Tel Aviv viewed from Jaffa (photo: Gardner)



Where terrified Israelis had only weeks earlier come under a hail of rockets from Iran, a young Iranian man brought a message of love, hope and reconciliation to the streets of Tel Aviv.

Unashamed and unabashed, Rami declared how his life had changed through the Jewish Messiah and prayed that Israel and Iran would once again be friends.

Speaking amidst two-and-a-half hours of worship in a city square organized by the Dutch-led Presence revival movement (now accessible on YouTube), he said: “I was taught to hate the Jews and to hate Israel. Every morning in school they told us to say ‘death to Israel; death to America’.”

Rami explained: “I was 19 when a Jewish rabbi changed my life. God turned an enemy into a friend. Now, in Iran, millions are coming to know Yeshua. He’s the perfect Passover Lamb, the Yom Kippur sacrifice. Isaiah 53 tells us that he took our sins and bore our sicknesses. He took our place.

“I was a lost Muslim man full of hate and bitterness. I was a Gentile, and Yeshua changed my life. Millions of people in Iran now love Israel because of Yeshua.”

Referring to the regime which has repeatedly vowed to destroy Israel and which has so recently demonstrated that intent by launching hundreds of missiles at the Jewish state, Ramin assured the gathering crowd: “The Islamic regime does not represent the people of Iran. They have taken a nation hostage. I pray that Iran and Israel become friends again.”

He said Israel had given hope to the world through the Bible, and through Yeshua, who laid down his life as a sacrifice. He publicly prayed that Iran’s ‘evil regime’ would be brought down, that there would be flights from Tel Aviv to Tehran, and that Iran and Israel would be free as “two brothers, pillars of hope in the Middle East”.

He prayed for spiritual revival and for release of the hostages, pleading with God to “restore the captivity of Zion, that the sons of Cyrus will become friends with the sons of Abraham. I pray that the people of Israel would seek their God again, and recognise that Yeshua is the Messiah, and they would see him whom they have pierced” (Zechariah 12:10).

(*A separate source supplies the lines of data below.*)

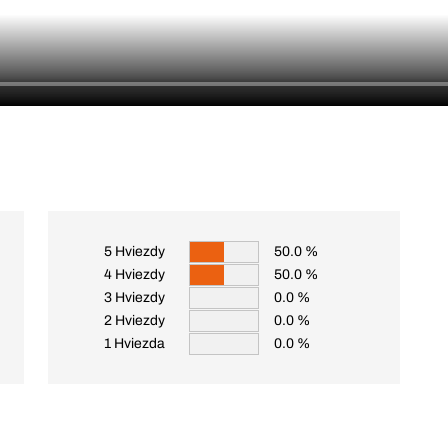
5 Hviezdy
50.0 %
4 Hviezdy
50.0 %
3 Hviezdy
0.0 %
2 Hviezdy
0.0 %
1 Hviezda
0.0 %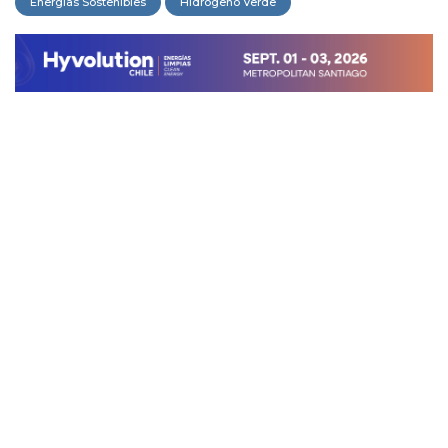
Energías Sostenibles
Hidrógeno Verde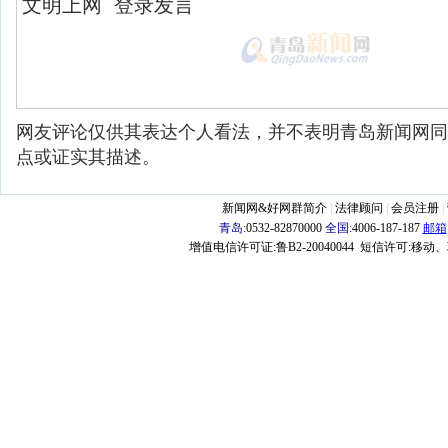
网友评论仅供其表达个人看法，并不表明青岛新闻网同
点或证实其描述。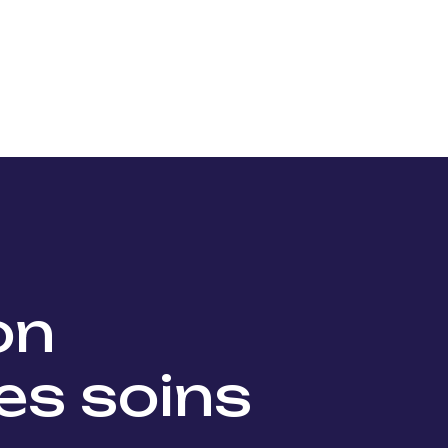
Nos projets
Nos lauréats
Nous soutenir
Actu
ion
es soins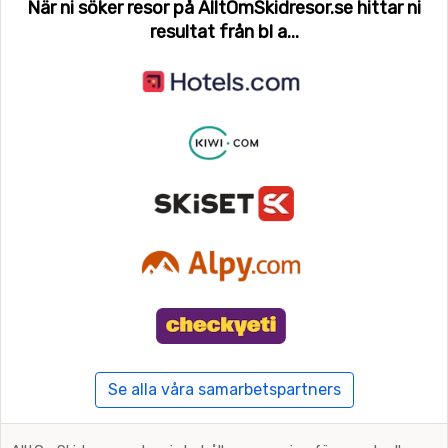
När ni söker resor på AlltOmSkidresor.se hittar ni
resultat från bl a...
Se alla våra samarbetspartners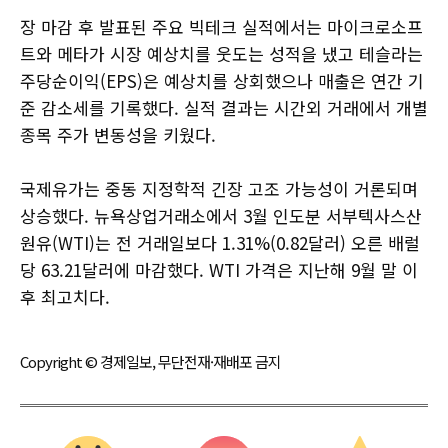
장 마감 후 발표된 주요 빅테크 실적에서는 마이크로소프
트와 메타가 시장 예상치를 웃도는 성적을 냈고 테슬라는
주당순이익(EPS)은 예상치를 상회했으나 매출은 연간 기
준 감소세를 기록했다. 실적 결과는 시간외 거래에서 개별
종목 주가 변동성을 키웠다.
국제유가는 중동 지정학적 긴장 고조 가능성이 거론되며
상승했다. 뉴욕상업거래소에서 3월 인도분 서부텍사스산
원유(WTI)는 전 거래일보다 1.31%(0.82달러) 오른 배럴
당 63.21달러에 마감했다. WTI 가격은 지난해 9월 말 이
후 최고치다.
Copyright © 경제일보, 무단전재·재배포 금지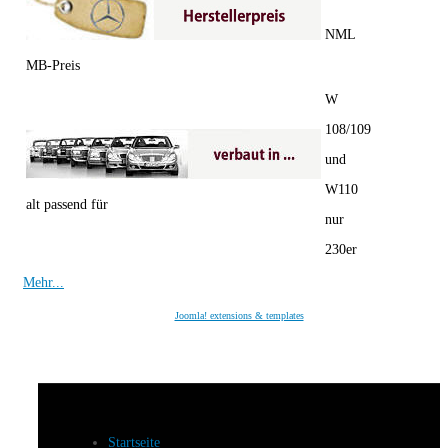
NML
MB-Preis
W
108/109
und
W110
alt passend für
nur
230er
Mehr...
Joomla! extensions & templates
Startseite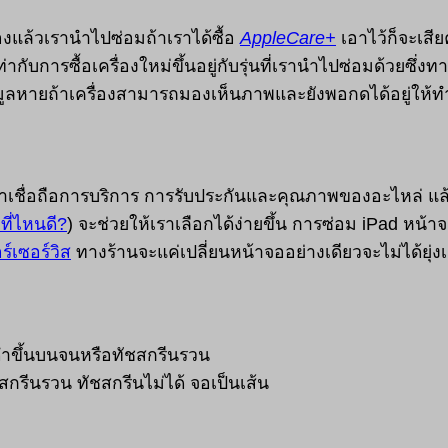
แล้วเรานำไปซ่อมถ้าเราได้ซื้อ
AppleCare+
เอาไว้ก็จะเสีย
่ากับการซื้อเครื่องใหม่ขึ้นอยู่กับรุ่นที่เรานำไปซ่อมด้วยซึ่
มูลหายถ้าเครื่องสามารถมองเห็นภาพและยังพอกดได้อยู่ให้ท
น่าเชื่อถือการบริการ การรับประกันและคุณภาพของอะไหล่ แล้
ที่ไหนดี?
) จะช่วยให้เราเลือกได้ง่ายขึ้น การซ่อม iPad หน
ร์เซอร์วิส
ทางร้านจะแค่เปลี่ยนหน้าจออย่างเดียวจะไม่ได้ยุ่ง
ดำขึ้นบนจนหรือทัชสกรีนรวน
กรีนรวน ทัชสกรีนไม่ได้ จอเป็นเส้น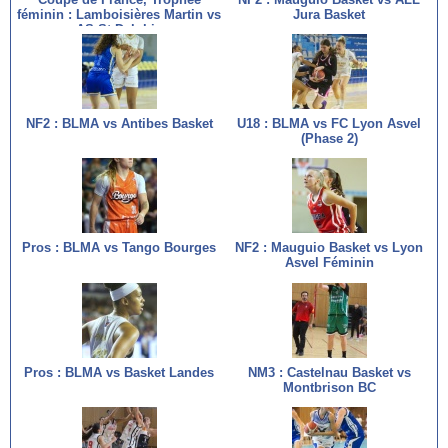
féminin : Lamboisières Martin vs
Jura Basket
AS St Delphin
NF2 : BLMA vs Antibes Basket
U18 : BLMA vs FC Lyon Asvel
(Phase 2)
Pros : BLMA vs Tango Bourges
NF2 : Mauguio Basket vs Lyon
Asvel Féminin
Pros : BLMA vs Basket Landes
NM3 : Castelnau Basket vs
Montbrison BC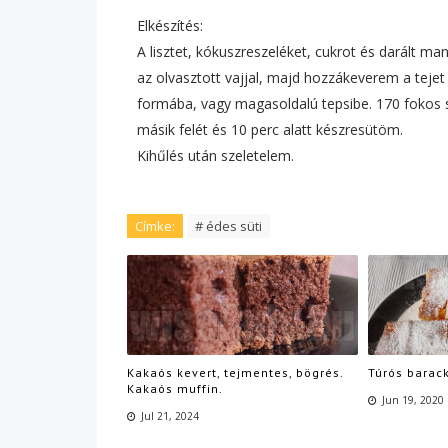
Elkészítés:
A lisztet, kókuszreszeléket, cukrot és darált m
az olvasztott vajjal, majd hozzákeverem a tejet 
formába, vagy magasoldalú tepsibe. 170 fokos 
másik felét és 10 perc alatt készresütöm.
Kihűlés után szeletelem.
Címke:
# édes süti
Kakaós kevert, tejmentes, bögrés.
Túrós barack
Kakaós muffin.
Jun 19, 2020
Jul 21, 2024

Singing about “the lion of the tribe of Judah” and many other aspects of the faith that is wholly built on its Hebraic roots, this was not a performance despite the obvious skills of the musicians and singers leading the praise. This was the true worship referred to by Yeshua when he met the Samaritan woman at the well in Sychar (John 4). Some were kneeling and many had their arms raised in adoration of their Lord amid an atmosphere of exuberant joy and awesome holiness.

As with earlier events at Amsterdam and in six different UK cities including London, Edinburgh and Cardiff, the power of praise brought peace to an age of turbulence and protest.

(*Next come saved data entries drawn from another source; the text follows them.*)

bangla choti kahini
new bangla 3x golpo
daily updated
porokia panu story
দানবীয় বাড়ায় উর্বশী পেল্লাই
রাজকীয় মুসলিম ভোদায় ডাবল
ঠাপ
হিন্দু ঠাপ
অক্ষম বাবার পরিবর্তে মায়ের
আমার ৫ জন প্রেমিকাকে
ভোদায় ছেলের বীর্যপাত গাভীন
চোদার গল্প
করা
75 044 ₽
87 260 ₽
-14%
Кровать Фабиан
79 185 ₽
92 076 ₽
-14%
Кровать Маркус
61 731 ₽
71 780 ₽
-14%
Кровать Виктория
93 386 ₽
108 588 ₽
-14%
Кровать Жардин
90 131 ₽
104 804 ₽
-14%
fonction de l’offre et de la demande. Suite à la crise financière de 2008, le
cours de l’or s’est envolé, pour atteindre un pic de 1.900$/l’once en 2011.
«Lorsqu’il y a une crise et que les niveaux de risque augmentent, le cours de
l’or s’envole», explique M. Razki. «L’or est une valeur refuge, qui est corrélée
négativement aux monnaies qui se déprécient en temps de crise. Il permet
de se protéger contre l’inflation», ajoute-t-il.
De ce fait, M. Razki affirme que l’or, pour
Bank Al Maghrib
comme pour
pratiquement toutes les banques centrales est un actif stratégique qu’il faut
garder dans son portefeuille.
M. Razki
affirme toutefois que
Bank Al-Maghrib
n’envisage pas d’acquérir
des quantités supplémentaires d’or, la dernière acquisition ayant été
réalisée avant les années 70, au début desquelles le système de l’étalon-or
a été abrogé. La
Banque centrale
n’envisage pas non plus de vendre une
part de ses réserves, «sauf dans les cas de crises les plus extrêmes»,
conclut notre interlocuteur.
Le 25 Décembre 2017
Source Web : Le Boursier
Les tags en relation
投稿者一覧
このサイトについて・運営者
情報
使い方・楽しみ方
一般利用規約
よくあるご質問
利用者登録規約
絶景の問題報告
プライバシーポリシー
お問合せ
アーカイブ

Here is the answer to an age-old conflict. Please tell the politicians that, right in the midst of a war, Israelis are hearing about the amazing peace that their ‘enemy’ has found in the Jewish Messiah!

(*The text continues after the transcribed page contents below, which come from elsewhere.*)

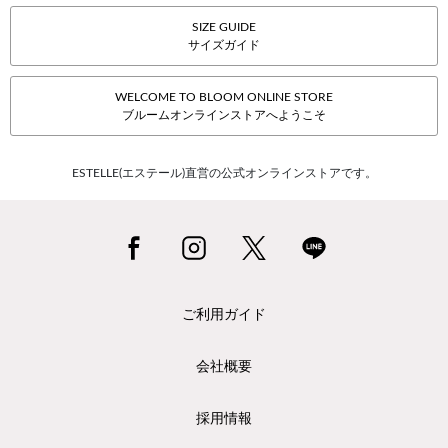
SIZE GUIDE
サイズガイド
WELCOME TO BLOOM ONLINE STORE
ブルームオンラインストアへようこそ
ESTELLE(エステール)直営の公式オンラインストアです。
ご利用ガイド
会社概要
採用情報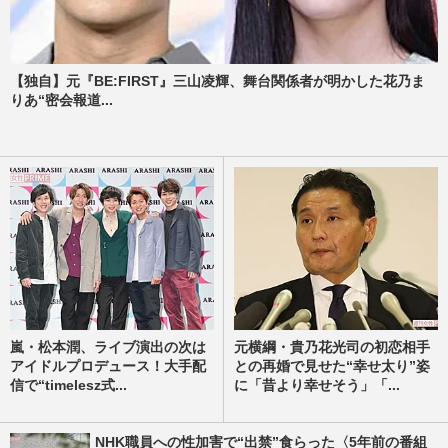
【独自】元『BE:FIRST』三山凌輝、舞台関係者が明かした花乃ま
りあ“密会報道...
嵐・松本潤、ライブ演出の次は
元横綱・貴乃花光司の初恋相手
アイドルプロデュース！大手配
との再婚で見せた“幸せ太り”姿
信で“timelesz式...
に「昔より幸せそう」「...
NHK職員への性加害で“出禁”食らった〈5年前の番組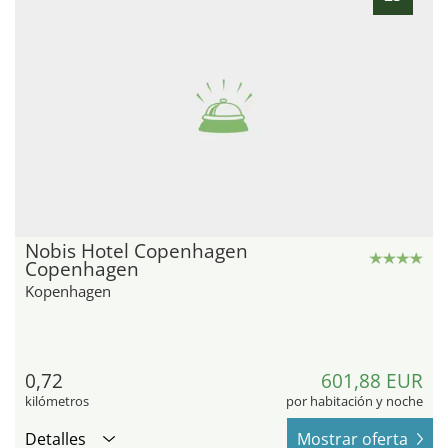
Nobis Hotel Copenhagen
Copenhagen
Kopenhagen
0,72
601,88 EUR
kilómetros
por habitación y noche
Detalles
Mostrar oferta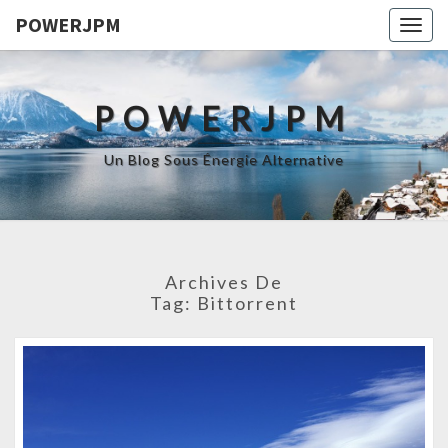
POWERJPM
Togg
navig
POWERJPM
Un Blog Sous Énergie Alternative
Archives De
Tag:
Bittorrent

This is the reconciliation between Jew and Gentile referred to by the Apostle Paul when he said: “For he himself (Christ) is our peace, who has made the two groups one and has destroyed the barrier, the dividing wall of hostility… His purpose was to create in himself one new man out of the two, this making peace, and in one body to reconcile both of them to God through the cross, by which he put to death their hostility.” (Ephesians 2:14-16)

Here was the olive branch of peace being offered through Jesus, and yet one bystander threatened to call the police to arrest the worshippers.

But Presence leader Wim Hoddenbagh responded that he would welcome sharing his faith with prisoners, as the disciples of old had done.

Speaking of the event following his return to the Netherlands, Wim said: “It was truly an historic moment. Local believers said that they have never experienced 2.5 hours of singing and preaching about the name of Yeshua so openly on this central square in Tel Aviv. That was truly a miracle.”